Stored data
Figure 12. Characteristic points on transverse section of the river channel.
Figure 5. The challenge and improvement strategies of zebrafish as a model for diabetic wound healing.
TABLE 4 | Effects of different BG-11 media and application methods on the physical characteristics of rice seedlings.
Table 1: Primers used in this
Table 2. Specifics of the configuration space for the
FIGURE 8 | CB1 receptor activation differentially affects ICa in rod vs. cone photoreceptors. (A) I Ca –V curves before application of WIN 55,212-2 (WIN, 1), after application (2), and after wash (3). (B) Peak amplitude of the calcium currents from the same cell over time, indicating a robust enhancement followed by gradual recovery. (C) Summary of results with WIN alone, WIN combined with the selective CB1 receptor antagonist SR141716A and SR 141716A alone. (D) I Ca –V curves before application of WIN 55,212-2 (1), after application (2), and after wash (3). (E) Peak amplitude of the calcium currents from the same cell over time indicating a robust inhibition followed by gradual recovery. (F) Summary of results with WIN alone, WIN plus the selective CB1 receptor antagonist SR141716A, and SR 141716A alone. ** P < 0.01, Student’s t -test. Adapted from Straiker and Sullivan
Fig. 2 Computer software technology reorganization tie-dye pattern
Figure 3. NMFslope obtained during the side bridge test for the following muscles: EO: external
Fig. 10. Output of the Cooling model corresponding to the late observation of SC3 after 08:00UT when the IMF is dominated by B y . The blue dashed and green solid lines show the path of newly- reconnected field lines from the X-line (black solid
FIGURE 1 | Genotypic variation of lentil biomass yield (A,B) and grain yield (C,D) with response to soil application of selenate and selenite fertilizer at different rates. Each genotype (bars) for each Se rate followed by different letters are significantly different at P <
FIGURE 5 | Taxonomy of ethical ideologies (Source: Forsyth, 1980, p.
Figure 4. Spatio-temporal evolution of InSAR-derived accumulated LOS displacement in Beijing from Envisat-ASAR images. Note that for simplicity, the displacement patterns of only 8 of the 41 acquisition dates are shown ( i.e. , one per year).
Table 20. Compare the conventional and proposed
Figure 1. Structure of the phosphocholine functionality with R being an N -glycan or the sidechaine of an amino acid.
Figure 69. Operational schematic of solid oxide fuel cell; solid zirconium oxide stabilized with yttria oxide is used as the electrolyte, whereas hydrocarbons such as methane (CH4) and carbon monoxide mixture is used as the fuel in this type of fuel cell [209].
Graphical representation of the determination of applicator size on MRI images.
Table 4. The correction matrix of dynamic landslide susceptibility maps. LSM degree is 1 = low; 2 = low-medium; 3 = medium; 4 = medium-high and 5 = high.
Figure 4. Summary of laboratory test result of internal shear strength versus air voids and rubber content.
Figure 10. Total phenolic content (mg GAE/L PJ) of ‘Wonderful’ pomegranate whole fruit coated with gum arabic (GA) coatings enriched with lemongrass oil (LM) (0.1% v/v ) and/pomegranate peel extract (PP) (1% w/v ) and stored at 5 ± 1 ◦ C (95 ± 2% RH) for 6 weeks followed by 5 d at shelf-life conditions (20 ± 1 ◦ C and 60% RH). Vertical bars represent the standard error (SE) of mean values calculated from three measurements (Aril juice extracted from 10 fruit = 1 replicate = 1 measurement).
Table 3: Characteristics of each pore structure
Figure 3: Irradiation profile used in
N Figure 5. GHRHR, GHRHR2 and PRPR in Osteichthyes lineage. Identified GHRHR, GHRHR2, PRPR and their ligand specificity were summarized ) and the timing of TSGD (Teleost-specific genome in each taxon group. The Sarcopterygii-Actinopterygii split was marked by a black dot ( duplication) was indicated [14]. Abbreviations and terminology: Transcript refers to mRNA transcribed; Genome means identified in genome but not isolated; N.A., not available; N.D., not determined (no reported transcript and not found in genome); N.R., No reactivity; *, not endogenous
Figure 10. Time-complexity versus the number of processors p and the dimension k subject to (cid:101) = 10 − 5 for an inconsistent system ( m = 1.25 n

HOW TO COMPLETE THIS TASK
If a line in the data above contains "model", return that line.

RESPONSE TO THE EXERCISE
Figure 5. The challenge and improvement strategies of zebrafish as a model for diabetic wound healing.
Fig. 10. Output of the Cooling model corresponding to the late observation of SC3 after 08:00UT when the IMF is dominated by B y . The blue dashed and green solid lines show the path of newly- reconnected field lines from the X-line (black solid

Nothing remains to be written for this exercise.